Investigating the use of Creative Commons licenses with Indigenous language materials Northern Institute, Charles Darwin University
March 29-30, 2016
Thanks to a small grant from the Faculty of Law, Education, Business and Arts (LEBA) at Charles Darwin University, granted to the Northern Institute (Cathy Bow) and the School of Law (David Price), an expert in the area of Copyright law and Creative Commons was invited to facilitate a two-day workshop in Darwin in March.
Our invited guest, Dr Anne Fitzgerald is a barrister who has practised, taught and researched in the areas of intellectual property law, internet/e-commerce law and international trade law for more than 20 years. She was a key part of Creative Commons Australia’s engagement with the Australian public sector, which resulted in Creative Commons licences being adopted as the default copyright licence by the Australian federal government. On this visit to Darwin, Anne was accompanied by another experienced IP and crown lawyer, Neale Hooper, who has also been heavily involved in the Australian arm of Creative Commons and its implementation across government departments.
Workshop participants were invited from partner agencies of the Living Archive of Aboriginal Languages project (Northern Territory Library, NT Department of Education, Batchelor Institute, CDU Library), as well as other interested parties (ACIKE, ARDS, SIKPP (Yolngu Studies), iTalk Library, NAAJA, Northern Institute). There were 23 participants on Tuesday and 16 on Wednesday.
Dr Fitzgerald presented a helpful overview of Creative Commons (CC) and the six CC licenses available, and how they align with copyright law and facilitate the remix and reuse of digital materials. There was information about how the licenses have been used across different sectors in government and research, and some cases where the validity of the licenses had been tested and approved. There was a demonstration of some of the tools available for facilitating the use of CC licenses and appropriate attribution. David Price from CDU’s School of Law gave a useful overview of copyright law and how it relates to Traditional Knowledge (TK) and Indigenous Cultural and Intellectual Property (ICIP), which was highly relevant to the participants.
The remainder of the workshop focused on specific case studies, where participants were able to share from their own experience some of the challenges and concerns they have about using CC licenses. Cathy Bow shared in detail about the Living Archive of Aboriginal Languages, and the challenges involved in the decision to use a CC-BY-NC-ND license to promote engagement with the materials while respecting their integrity. Kerry Blinco from NT Library presented on their Community Stories project, and tried to separate some issues which are often grouped together, such as copyright, moral rights, ICIP, conditions of use, access control (secret/sacred/sorrow), cultural warning and metadata. Hannah Harper from ARDS presented on the importance of developing a shared vocabulary to discuss issues of ownership and copyright with Yolŋu people, before presenting a particularly interesting case about a film project which raised some thorny issues about ownership and IP. Karen Manton from Batchelor Institute spoke about the CALL collection and their focus on preservation, access, growth, promotion, and supporting community activities to preserve, maintain and revive culture and language practices. She identified some of the concerns they face in the digitisation project and the website project, and their reasons for not using Creative Commons, in order to include specific protocols.

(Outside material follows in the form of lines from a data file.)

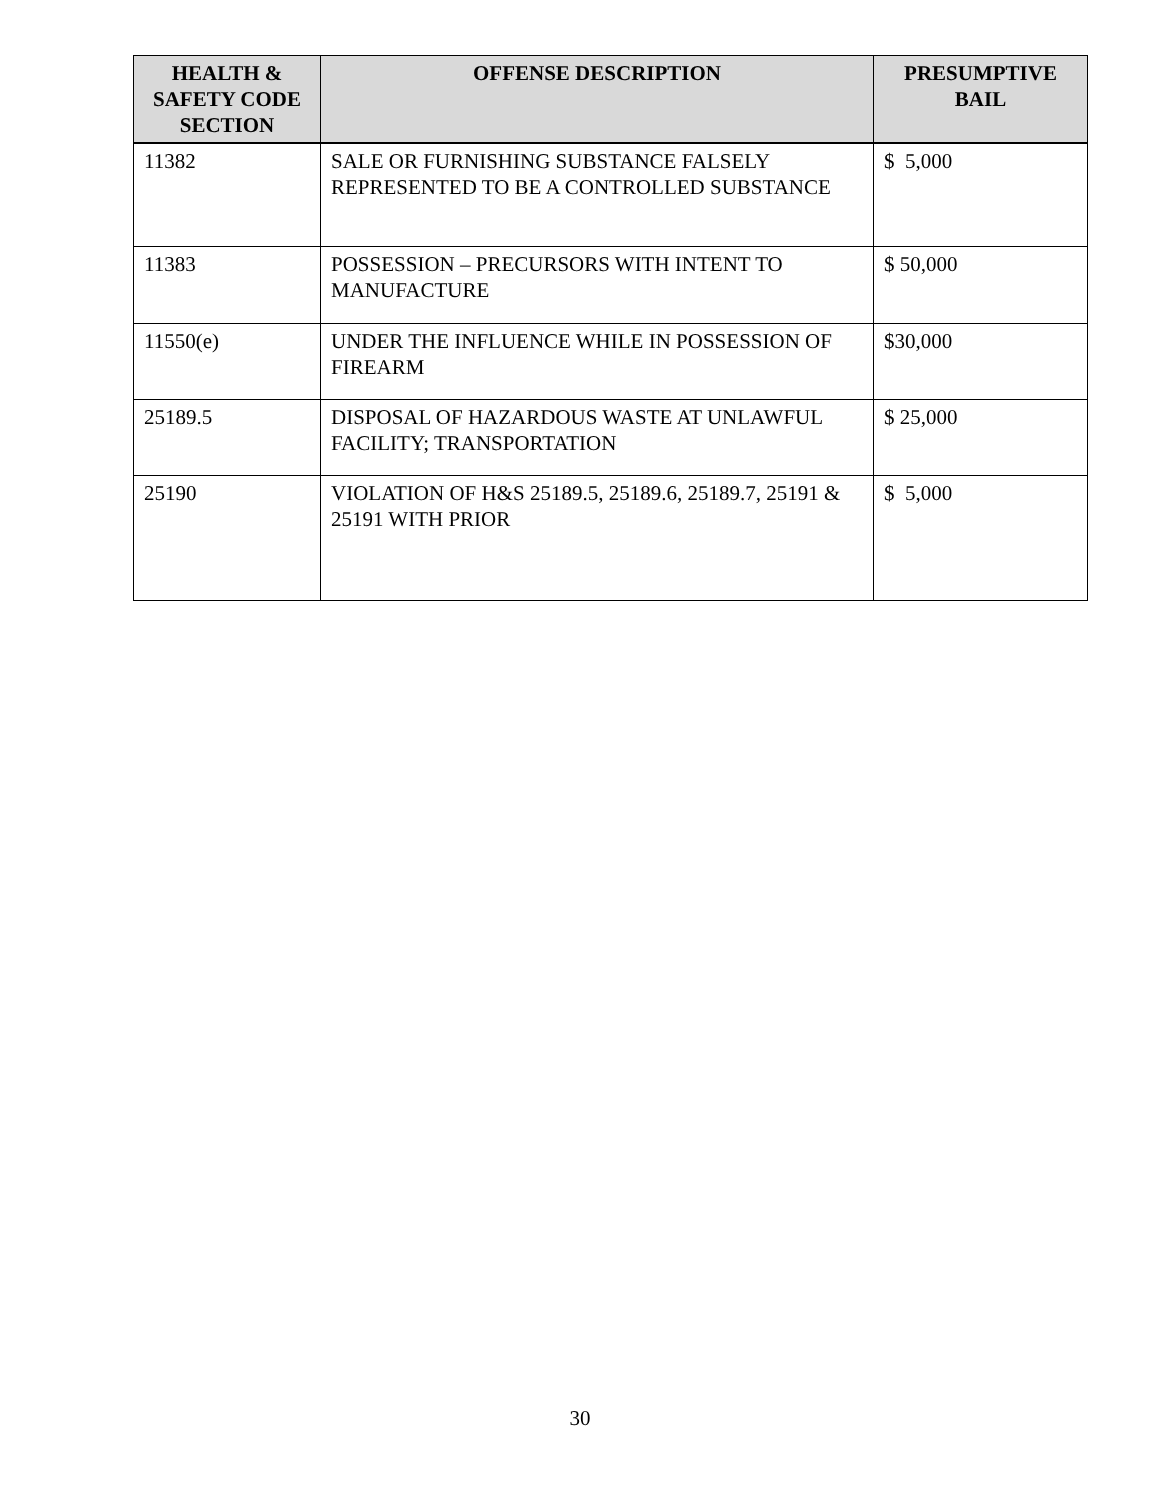| HEALTH & SAFETY CODE SECTION | OFFENSE DESCRIPTION | PRESUMPTIVE BAIL |
| --- | --- | --- |
| 11382 | SALE OR FURNISHING SUBSTANCE FALSELY REPRESENTED TO BE A CONTROLLED SUBSTANCE | $ 5,000 |
| 11383 | POSSESSION – PRECURSORS WITH INTENT TO MANUFACTURE | $ 50,000 |
| 11550(e) | UNDER THE INFLUENCE WHILE IN POSSESSION OF FIREARM | $30,000 |
| 25189.5 | DISPOSAL OF HAZARDOUS WASTE AT UNLAWFUL FACILITY; TRANSPORTATION | $ 25,000 |
| 25190 | VIOLATION OF H&S 25189.5, 25189.6, 25189.7, 25191 & 25191 WITH PRIOR | $ 5,000 |
30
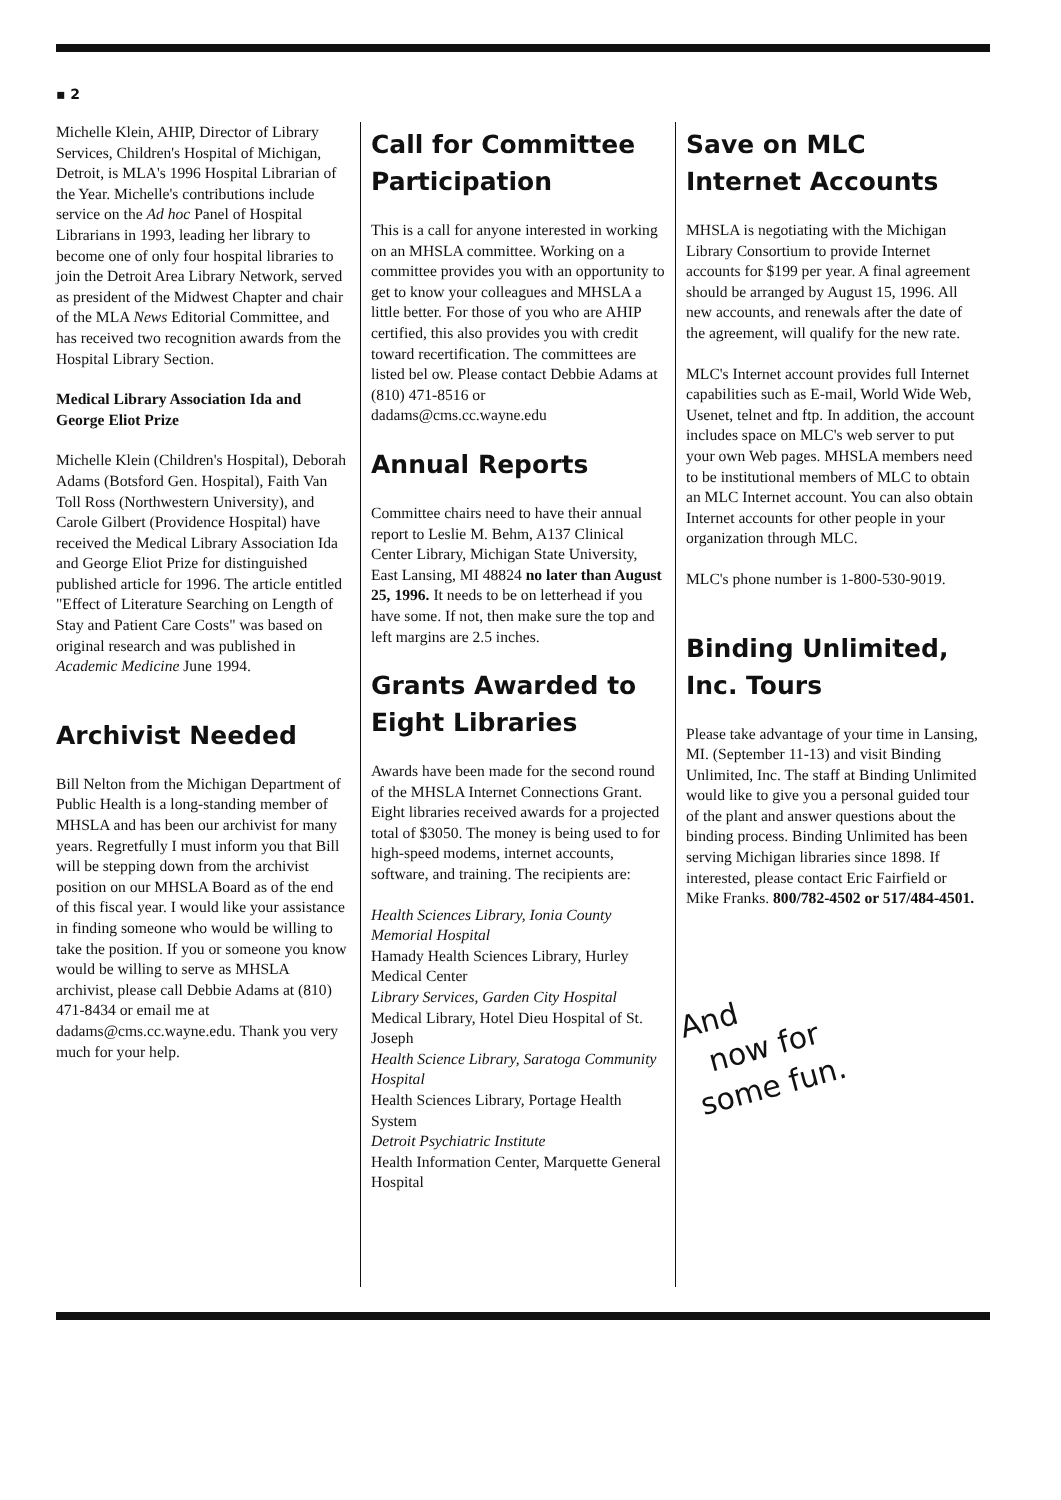▪ 2
Michelle Klein, AHIP, Director of Library Services, Children's Hospital of Michigan, Detroit, is MLA's 1996 Hospital Librarian of the Year. Michelle's contributions include service on the Ad hoc Panel of Hospital Librarians in 1993, leading her library to become one of only four hospital libraries to join the Detroit Area Library Network, served as president of the Midwest Chapter and chair of the MLA News Editorial Committee, and has received two recognition awards from the Hospital Library Section.
Medical Library Association Ida and George Eliot Prize
Michelle Klein (Children's Hospital), Deborah Adams (Botsford Gen. Hospital), Faith Van Toll Ross (Northwestern University), and Carole Gilbert (Providence Hospital) have received the Medical Library Association Ida and George Eliot Prize for distinguished published article for 1996. The article entitled "Effect of Literature Searching on Length of Stay and Patient Care Costs" was based on original research and was published in Academic Medicine June 1994.
Archivist Needed
Bill Nelton from the Michigan Department of Public Health is a long-standing member of MHSLA and has been our archivist for many years. Regretfully I must inform you that Bill will be stepping down from the archivist position on our MHSLA Board as of the end of this fiscal year. I would like your assistance in finding someone who would be willing to take the position. If you or someone you know would be willing to serve as MHSLA archivist, please call Debbie Adams at (810) 471-8434 or email me at dadams@cms.cc.wayne.edu. Thank you very much for your help.
Call for Committee Participation
This is a call for anyone interested in working on an MHSLA committee. Working on a committee provides you with an opportunity to get to know your colleagues and MHSLA a little better. For those of you who are AHIP certified, this also provides you with credit toward recertification. The committees are listed bel ow. Please contact Debbie Adams at (810) 471-8516 or dadams@cms.cc.wayne.edu
Annual Reports
Committee chairs need to have their annual report to Leslie M. Behm, A137 Clinical Center Library, Michigan State University, East Lansing, MI 48824 no later than August 25, 1996. It needs to be on letterhead if you have some. If not, then make sure the top and left margins are 2.5 inches.
Grants Awarded to Eight Libraries
Awards have been made for the second round of the MHSLA Internet Connections Grant. Eight libraries received awards for a projected total of $3050. The money is being used to for high-speed modems, internet accounts, software, and training. The recipients are:
Health Sciences Library, Ionia County Memorial Hospital
Hamady Health Sciences Library, Hurley Medical Center
Library Services, Garden City Hospital
Medical Library, Hotel Dieu Hospital of St. Joseph
Health Science Library, Saratoga Community Hospital
Health Sciences Library, Portage Health System
Detroit Psychiatric Institute
Health Information Center, Marquette General Hospital
Save on MLC Internet Accounts
MHSLA is negotiating with the Michigan Library Consortium to provide Internet accounts for $199 per year. A final agreement should be arranged by August 15, 1996. All new accounts, and renewals after the date of the agreement, will qualify for the new rate.
MLC's Internet account provides full Internet capabilities such as E-mail, World Wide Web, Usenet, telnet and ftp. In addition, the account includes space on MLC's web server to put your own Web pages. MHSLA members need to be institutional members of MLC to obtain an MLC Internet account. You can also obtain Internet accounts for other people in your organization through MLC.
MLC's phone number is 1-800-530-9019.
Binding Unlimited, Inc. Tours
Please take advantage of your time in Lansing, MI. (September 11-13) and visit Binding Unlimited, Inc. The staff at Binding Unlimited would like to give you a personal guided tour of the plant and answer questions about the binding process. Binding Unlimited has been serving Michigan libraries since 1898. If interested, please contact Eric Fairfield or Mike Franks. 800/782-4502 or 517/484-4501.
And
now for
some fun.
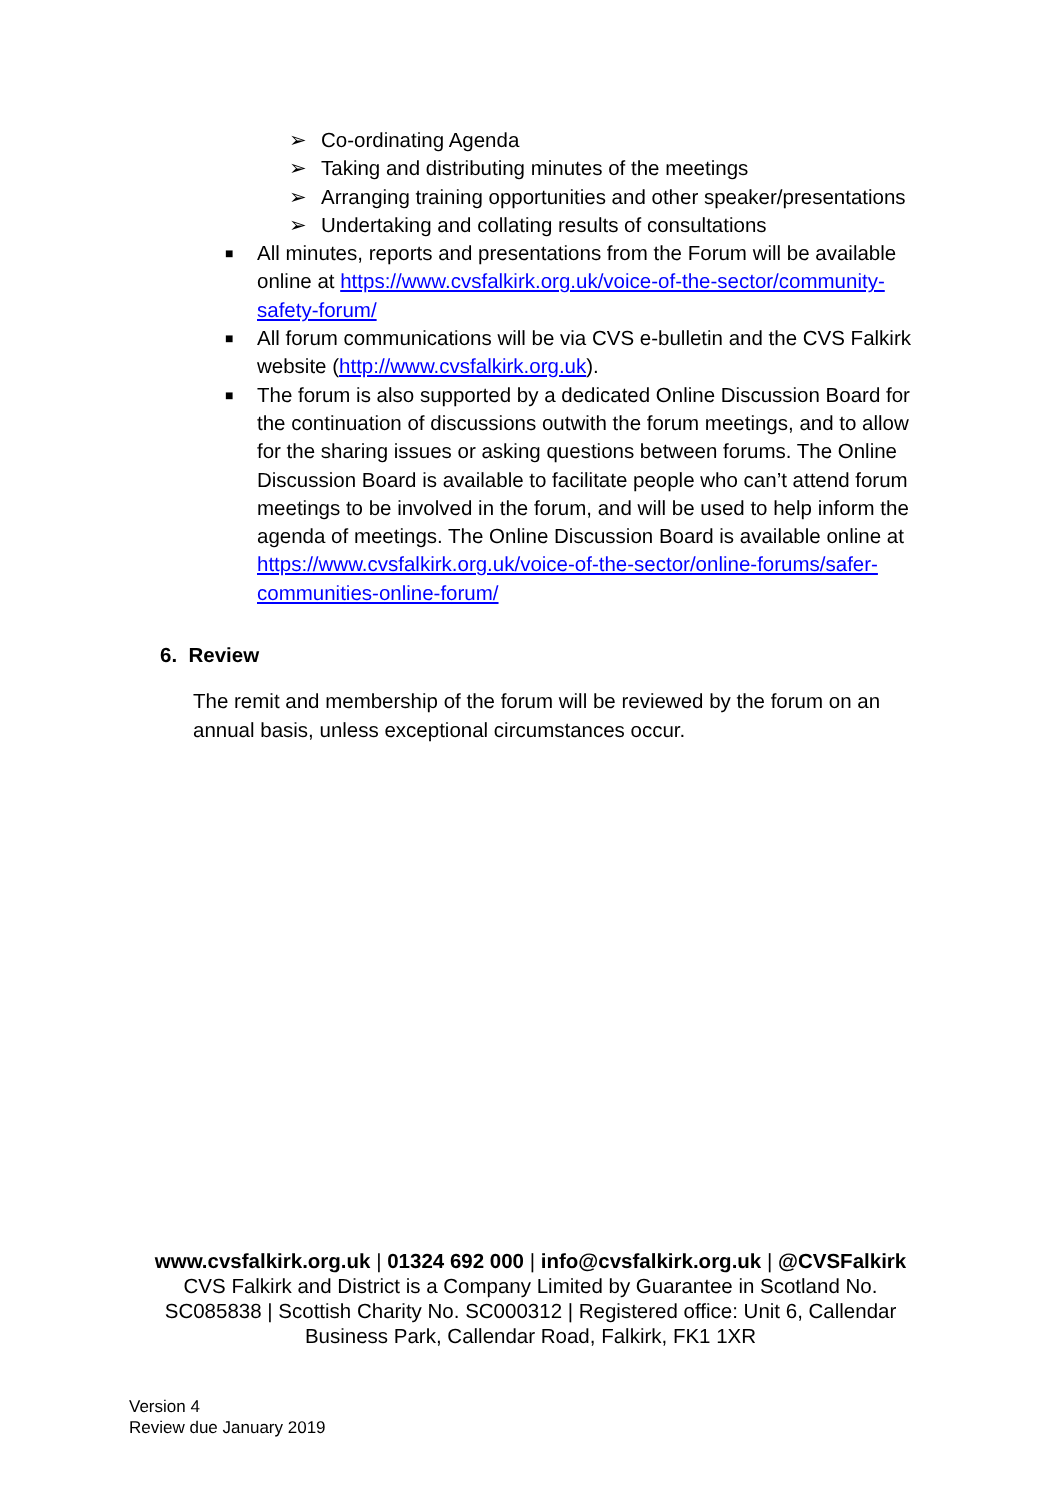➢ Co-ordinating Agenda
➢ Taking and distributing minutes of the meetings
➢ Arranging training opportunities and other speaker/presentations
➢ Undertaking and collating results of consultations
■ All minutes, reports and presentations from the Forum will be available online at https://www.cvsfalkirk.org.uk/voice-of-the-sector/community-safety-forum/
■ All forum communications will be via CVS e-bulletin and the CVS Falkirk website (http://www.cvsfalkirk.org.uk).
■ The forum is also supported by a dedicated Online Discussion Board for the continuation of discussions outwith the forum meetings, and to allow for the sharing issues or asking questions between forums. The Online Discussion Board is available to facilitate people who can’t attend forum meetings to be involved in the forum, and will be used to help inform the agenda of meetings. The Online Discussion Board is available online at https://www.cvsfalkirk.org.uk/voice-of-the-sector/online-forums/safer-communities-online-forum/
6. Review
The remit and membership of the forum will be reviewed by the forum on an annual basis, unless exceptional circumstances occur.
www.cvsfalkirk.org.uk | 01324 692 000 | info@cvsfalkirk.org.uk | @CVSFalkirk
CVS Falkirk and District is a Company Limited by Guarantee in Scotland No.
SC085838 | Scottish Charity No. SC000312 | Registered office: Unit 6, Callendar
Business Park, Callendar Road, Falkirk, FK1 1XR
Version 4
Review due January 2019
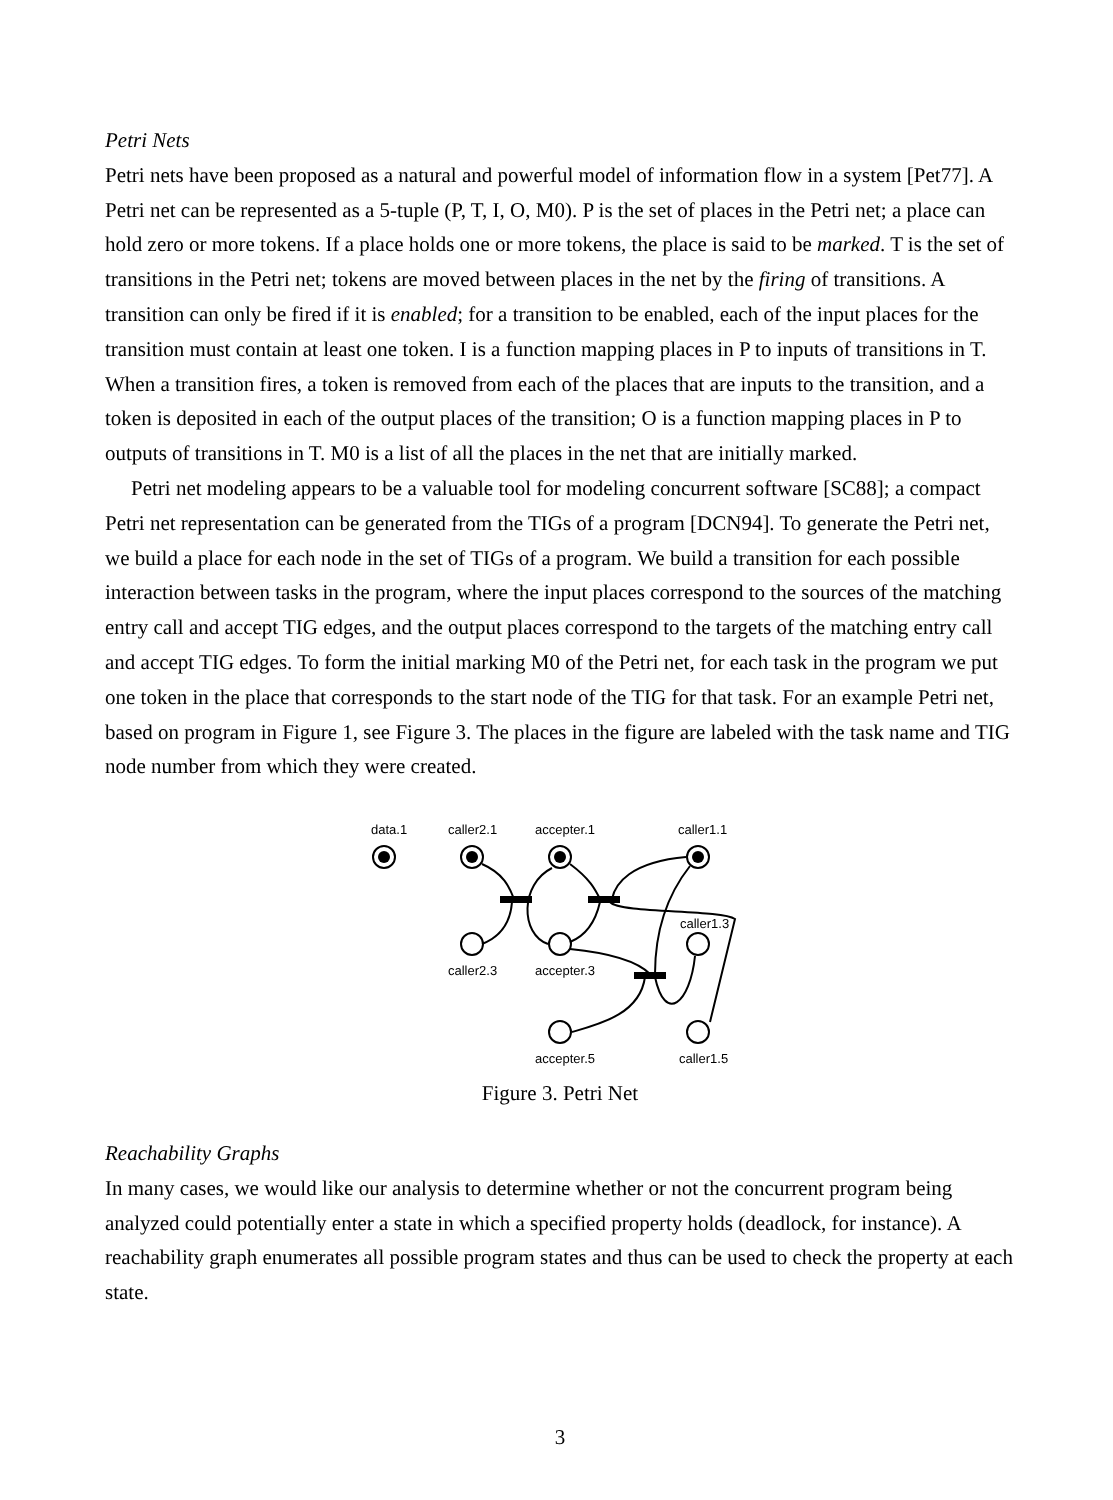Petri Nets
Petri nets have been proposed as a natural and powerful model of information flow in a system [Pet77]. A Petri net can be represented as a 5-tuple (P, T, I, O, M0). P is the set of places in the Petri net; a place can hold zero or more tokens. If a place holds one or more tokens, the place is said to be marked. T is the set of transitions in the Petri net; tokens are moved between places in the net by the firing of transitions. A transition can only be fired if it is enabled; for a transition to be enabled, each of the input places for the transition must contain at least one token. I is a function mapping places in P to inputs of transitions in T. When a transition fires, a token is removed from each of the places that are inputs to the transition, and a token is deposited in each of the output places of the transition; O is a function mapping places in P to outputs of transitions in T. M0 is a list of all the places in the net that are initially marked.
Petri net modeling appears to be a valuable tool for modeling concurrent software [SC88]; a compact Petri net representation can be generated from the TIGs of a program [DCN94]. To generate the Petri net, we build a place for each node in the set of TIGs of a program. We build a transition for each possible interaction between tasks in the program, where the input places correspond to the sources of the matching entry call and accept TIG edges, and the output places correspond to the targets of the matching entry call and accept TIG edges. To form the initial marking M0 of the Petri net, for each task in the program we put one token in the place that corresponds to the start node of the TIG for that task. For an example Petri net, based on program in Figure 1, see Figure 3. The places in the figure are labeled with the task name and TIG node number from which they were created.
data.1
caller2.1
accepter.1
caller1.1
caller1.3
caller2.3
accepter.3
accepter.5
caller1.5
Figure 3. Petri Net
Reachability Graphs
In many cases, we would like our analysis to determine whether or not the concurrent program being analyzed could potentially enter a state in which a specified property holds (deadlock, for instance). A reachability graph enumerates all possible program states and thus can be used to check the property at each state.
3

The discussion of specific projects and issues was most helpful, as it connected the general issues of CC and copyright law to specific practices, and the input from two very experienced lawyers in this area was most valuable. There is room within CC licensing to include reference to specific protocols for respecting ICIP, however these protocols are not enforceable by law. Both Anne and Neale pointed out that practice often precedes policy, as was their experience with the implementation of CC licensing with public sector information leading to official announcements about open data in government. As our projects establish best practice, we can create new norms which can then influence government policy. It was agreed that the discussion about these issues should continue, with plans for a conversation circle to meet regularly to enable ongoing work in this space. There is potential for a larger project exploring how this may happen on a wider scale.
In addition to the two-day workshop, Dr Fitzgerald also presented a public lecture as part of the Open Territory program, hosted by Northern Territory Library and sponsored by the Northern Institute. The audience came from business, government and education, and were given an overview of how different sectors have used CC licensing to enable the opening of huge quantities of data, and the benefits of this across a number of areas.
Thanks to our presenters, Anne Fitzgerald and Neale Hooper, and all the workshop participants for an excellent event. Special thanks to LEBA for the small grant funding which allowed the event to occur, and to the Northern Institute for their support and assistance.